Being a rhythm game, Music Island presented a number of unique and fun challeges from a programming perspective. The great difficulty in programming rhythm-based games is in keeping gameplay synchronized with the game's music. A fully-featured triple-A engine like BASS might be able to analyze the music in real-time and use it to guide gameplay. However, for our one-programmer team, analyzing the stream in real-time was not really an option. We would have to find some way to overlay music onto the game and force the game to keep pace with it.

The concept was fairly simple. We would use MP3 music. With the length of the song, the number of measures, and the time signature, I can calculate the time in milliseconds between each beat - or any subdivision of the beat. When the song is running, the program keeps track of which beat it is on simply by counting up with a Stopwatch. When the time exceeds the amount of time per beat, we go to the next one (carrying over the leftover time).

To have the game actually use this information, I determine what kind of beat the song was currently on (quarters, eighths, thirty-seconds, etc) and the distance in thirty-second notes from the nearest quarter note. If that value is within a threshold, I accept input and generate a spell.

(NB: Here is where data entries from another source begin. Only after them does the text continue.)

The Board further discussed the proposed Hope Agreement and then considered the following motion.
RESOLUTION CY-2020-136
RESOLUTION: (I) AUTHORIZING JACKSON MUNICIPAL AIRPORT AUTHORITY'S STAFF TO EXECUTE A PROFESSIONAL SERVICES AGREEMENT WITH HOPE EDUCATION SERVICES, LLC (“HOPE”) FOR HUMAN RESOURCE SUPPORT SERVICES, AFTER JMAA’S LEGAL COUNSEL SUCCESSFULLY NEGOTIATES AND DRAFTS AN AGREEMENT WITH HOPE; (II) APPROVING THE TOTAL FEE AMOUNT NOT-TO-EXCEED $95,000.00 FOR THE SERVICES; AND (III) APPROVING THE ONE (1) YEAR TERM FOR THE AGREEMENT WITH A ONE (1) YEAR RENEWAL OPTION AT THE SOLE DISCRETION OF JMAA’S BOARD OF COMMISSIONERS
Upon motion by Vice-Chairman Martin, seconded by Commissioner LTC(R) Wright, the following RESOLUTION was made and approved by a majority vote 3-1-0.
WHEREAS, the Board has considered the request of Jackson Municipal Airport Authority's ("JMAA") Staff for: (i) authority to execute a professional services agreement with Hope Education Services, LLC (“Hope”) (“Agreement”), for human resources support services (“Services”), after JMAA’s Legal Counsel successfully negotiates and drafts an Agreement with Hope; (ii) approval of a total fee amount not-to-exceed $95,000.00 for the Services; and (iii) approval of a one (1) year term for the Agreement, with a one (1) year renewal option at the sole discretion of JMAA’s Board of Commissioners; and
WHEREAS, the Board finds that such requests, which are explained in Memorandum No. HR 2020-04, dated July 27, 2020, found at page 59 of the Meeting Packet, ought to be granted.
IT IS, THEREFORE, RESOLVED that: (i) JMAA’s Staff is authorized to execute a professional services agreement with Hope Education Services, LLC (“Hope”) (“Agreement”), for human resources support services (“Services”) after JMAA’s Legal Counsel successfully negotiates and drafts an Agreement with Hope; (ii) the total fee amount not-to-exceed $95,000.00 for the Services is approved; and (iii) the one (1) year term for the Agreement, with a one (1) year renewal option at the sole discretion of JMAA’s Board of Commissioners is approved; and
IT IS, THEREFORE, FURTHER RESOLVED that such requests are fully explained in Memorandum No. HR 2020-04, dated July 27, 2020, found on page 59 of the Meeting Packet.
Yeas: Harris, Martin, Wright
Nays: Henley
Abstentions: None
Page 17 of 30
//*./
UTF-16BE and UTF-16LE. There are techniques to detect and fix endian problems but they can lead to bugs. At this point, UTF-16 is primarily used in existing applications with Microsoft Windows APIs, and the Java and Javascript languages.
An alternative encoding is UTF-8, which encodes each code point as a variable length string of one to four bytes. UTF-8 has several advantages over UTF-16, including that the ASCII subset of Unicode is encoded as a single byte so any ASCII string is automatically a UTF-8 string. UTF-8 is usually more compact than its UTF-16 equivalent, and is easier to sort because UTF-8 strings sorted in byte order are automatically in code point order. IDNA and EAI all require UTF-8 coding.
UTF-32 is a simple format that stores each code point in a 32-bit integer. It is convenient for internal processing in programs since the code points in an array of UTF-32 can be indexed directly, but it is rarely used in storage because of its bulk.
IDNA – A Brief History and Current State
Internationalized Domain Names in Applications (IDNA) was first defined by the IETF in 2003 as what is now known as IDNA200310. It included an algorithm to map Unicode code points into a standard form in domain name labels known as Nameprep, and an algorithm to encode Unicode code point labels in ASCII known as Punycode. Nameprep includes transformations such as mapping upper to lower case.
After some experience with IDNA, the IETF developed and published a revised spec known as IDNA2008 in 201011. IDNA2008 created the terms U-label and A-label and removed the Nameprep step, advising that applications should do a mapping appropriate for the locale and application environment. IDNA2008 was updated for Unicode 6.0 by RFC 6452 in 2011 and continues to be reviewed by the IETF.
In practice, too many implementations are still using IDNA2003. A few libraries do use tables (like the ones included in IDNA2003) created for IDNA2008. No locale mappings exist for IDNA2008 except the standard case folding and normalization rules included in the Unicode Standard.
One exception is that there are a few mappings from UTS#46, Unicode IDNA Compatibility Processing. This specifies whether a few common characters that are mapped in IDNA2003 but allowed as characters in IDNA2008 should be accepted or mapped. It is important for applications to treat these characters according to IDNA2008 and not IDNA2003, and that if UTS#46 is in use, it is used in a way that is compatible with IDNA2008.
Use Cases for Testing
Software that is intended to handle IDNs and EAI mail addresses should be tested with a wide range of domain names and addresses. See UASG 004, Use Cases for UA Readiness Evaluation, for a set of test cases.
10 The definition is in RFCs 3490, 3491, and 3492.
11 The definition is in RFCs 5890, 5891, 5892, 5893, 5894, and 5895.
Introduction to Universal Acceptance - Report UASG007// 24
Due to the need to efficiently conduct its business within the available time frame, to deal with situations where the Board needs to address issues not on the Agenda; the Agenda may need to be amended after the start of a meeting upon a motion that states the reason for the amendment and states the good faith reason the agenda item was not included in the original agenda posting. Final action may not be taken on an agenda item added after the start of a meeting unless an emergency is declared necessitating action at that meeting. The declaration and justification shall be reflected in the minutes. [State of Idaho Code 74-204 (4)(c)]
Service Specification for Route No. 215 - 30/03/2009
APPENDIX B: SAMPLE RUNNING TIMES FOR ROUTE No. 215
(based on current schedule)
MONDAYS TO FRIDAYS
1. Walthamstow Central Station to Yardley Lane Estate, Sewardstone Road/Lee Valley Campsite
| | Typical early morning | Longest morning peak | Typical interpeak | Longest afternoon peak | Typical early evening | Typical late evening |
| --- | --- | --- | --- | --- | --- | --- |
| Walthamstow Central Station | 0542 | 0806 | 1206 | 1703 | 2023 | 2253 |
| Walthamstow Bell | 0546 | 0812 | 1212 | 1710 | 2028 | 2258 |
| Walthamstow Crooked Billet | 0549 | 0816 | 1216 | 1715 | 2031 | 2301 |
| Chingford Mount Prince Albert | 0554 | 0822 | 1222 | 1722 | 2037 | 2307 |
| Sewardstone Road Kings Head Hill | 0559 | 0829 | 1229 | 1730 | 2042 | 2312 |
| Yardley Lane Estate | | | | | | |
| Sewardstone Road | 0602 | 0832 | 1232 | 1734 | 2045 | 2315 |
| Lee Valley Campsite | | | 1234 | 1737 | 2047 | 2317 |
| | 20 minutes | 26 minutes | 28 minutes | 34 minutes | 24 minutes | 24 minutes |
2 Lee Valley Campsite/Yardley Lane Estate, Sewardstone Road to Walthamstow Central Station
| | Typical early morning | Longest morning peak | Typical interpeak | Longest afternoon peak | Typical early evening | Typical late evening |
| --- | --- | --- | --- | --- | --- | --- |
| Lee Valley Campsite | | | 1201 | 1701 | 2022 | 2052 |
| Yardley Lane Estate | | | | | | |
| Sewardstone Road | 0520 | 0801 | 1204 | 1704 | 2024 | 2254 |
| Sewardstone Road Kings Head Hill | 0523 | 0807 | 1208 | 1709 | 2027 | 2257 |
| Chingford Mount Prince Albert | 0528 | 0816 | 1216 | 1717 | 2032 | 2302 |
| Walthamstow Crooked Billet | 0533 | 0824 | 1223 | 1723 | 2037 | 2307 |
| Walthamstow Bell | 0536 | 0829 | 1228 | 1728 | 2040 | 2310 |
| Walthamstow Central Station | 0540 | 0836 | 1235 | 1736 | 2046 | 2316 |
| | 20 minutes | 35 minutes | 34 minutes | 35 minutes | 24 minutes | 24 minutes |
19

I found that MP3 files were not actually a sufficient solution, for our resources at least (the XNA engine). Despite our best efforts to get accurate timings, I could not make the game stay in sync with the music. Within 5 or 10 seconds, they would be on off-beats, and XNA offered me no way to control how the MP3 was being played to attempt to correct this. I concluded that XNA's MediaPlayer class, which was playing the MP3s, was probably the issue, so our solution was to split the songs up into segments of WAVs. In addition, our songs were designed and composed such that they could be split up into layers by instrument. So we ended up with a bunch of two-measure wave files of single-instrument lines. I wrote an XML format so our composer could stack and sequence these segments however he liked. This helped cut down on the otherwise-huge filesize wav files would have caused by re-using tunes multiple times in a song.

Now with these segmented WAVs, we had far more control over the speed the music was played at, and we were able to synchronize the music periodically. This was ultimately sufficient to keep the game as a whole completely in sync. It was a feature we were still tweaking, though, even after the game's first submission!